→ Records for this task
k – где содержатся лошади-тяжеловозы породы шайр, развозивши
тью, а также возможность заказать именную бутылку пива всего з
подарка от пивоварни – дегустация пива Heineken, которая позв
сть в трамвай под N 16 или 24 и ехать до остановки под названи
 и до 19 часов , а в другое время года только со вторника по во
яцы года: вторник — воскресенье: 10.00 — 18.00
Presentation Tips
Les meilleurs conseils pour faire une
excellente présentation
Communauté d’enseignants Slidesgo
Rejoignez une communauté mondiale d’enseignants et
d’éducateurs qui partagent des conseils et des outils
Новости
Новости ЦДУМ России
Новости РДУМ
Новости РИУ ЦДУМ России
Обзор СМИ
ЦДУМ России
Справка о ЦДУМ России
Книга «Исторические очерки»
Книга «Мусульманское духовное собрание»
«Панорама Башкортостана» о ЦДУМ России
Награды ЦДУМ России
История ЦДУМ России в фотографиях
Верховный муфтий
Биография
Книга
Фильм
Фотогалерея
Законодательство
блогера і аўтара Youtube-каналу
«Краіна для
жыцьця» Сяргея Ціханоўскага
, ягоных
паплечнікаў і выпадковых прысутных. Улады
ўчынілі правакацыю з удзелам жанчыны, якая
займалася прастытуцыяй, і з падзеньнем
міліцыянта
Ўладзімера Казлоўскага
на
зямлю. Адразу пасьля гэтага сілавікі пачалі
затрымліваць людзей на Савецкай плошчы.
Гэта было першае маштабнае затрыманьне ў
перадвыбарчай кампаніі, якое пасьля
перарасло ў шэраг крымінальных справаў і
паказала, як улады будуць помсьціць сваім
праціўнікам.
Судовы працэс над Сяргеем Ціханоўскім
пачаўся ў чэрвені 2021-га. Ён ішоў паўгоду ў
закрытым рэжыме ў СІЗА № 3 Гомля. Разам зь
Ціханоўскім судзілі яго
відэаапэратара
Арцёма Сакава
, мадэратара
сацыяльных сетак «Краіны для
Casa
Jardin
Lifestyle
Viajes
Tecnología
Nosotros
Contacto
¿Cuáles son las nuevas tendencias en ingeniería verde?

--

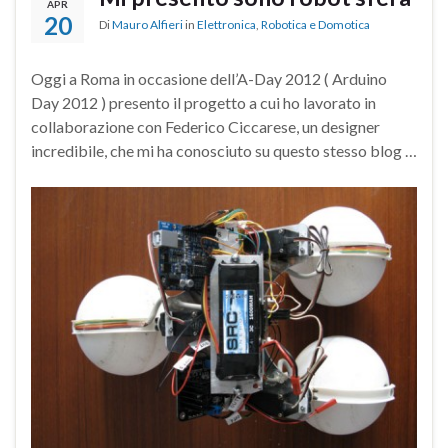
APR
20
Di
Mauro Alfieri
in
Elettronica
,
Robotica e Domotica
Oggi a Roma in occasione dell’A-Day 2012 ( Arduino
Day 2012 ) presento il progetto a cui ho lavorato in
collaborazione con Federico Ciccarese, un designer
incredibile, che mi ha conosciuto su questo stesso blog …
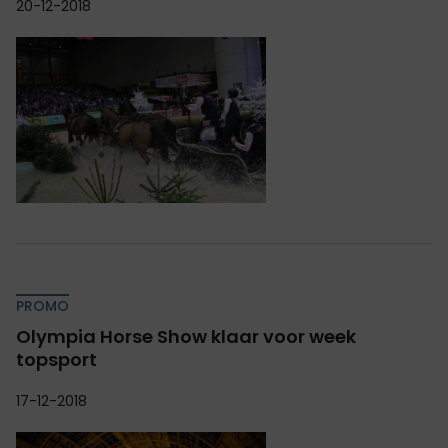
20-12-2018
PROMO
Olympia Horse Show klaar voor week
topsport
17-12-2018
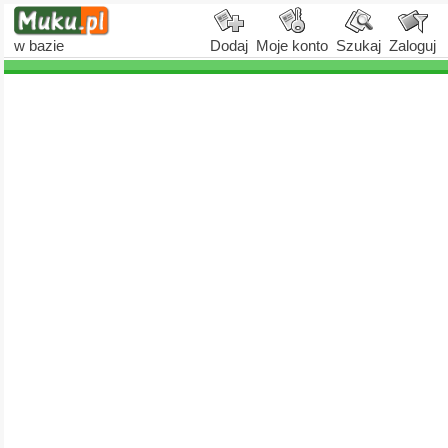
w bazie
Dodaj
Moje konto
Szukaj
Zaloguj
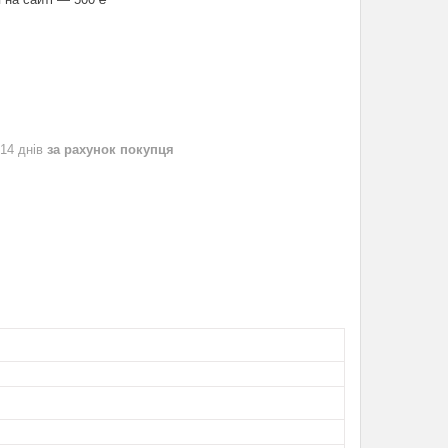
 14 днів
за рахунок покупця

→ Task
In the data above, find the line that contains "k – где содержатся" and the line that contains "Справка о ЦДУМ России". Repeat exactly those lines and every line between them, and only those.

→ Answer to the problem
k – где содержатся лошади-тяжеловозы породы шайр, развозивши
тью, а также возможность заказать именную бутылку пива всего з
подарка от пивоварни – дегустация пива Heineken, которая позв
сть в трамвай под N 16 или 24 и ехать до остановки под названи
 и до 19 часов , а в другое время года только со вторника по во
яцы года: вторник — воскресенье: 10.00 — 18.00
Presentation Tips
Les meilleurs conseils pour faire une
excellente présentation
Communauté d’enseignants Slidesgo
Rejoignez une communauté mondiale d’enseignants et
d’éducateurs qui partagent des conseils et des outils
Новости
Новости ЦДУМ России
Новости РДУМ
Новости РИУ ЦДУМ России
Обзор СМИ
ЦДУМ России
Справка о ЦДУМ России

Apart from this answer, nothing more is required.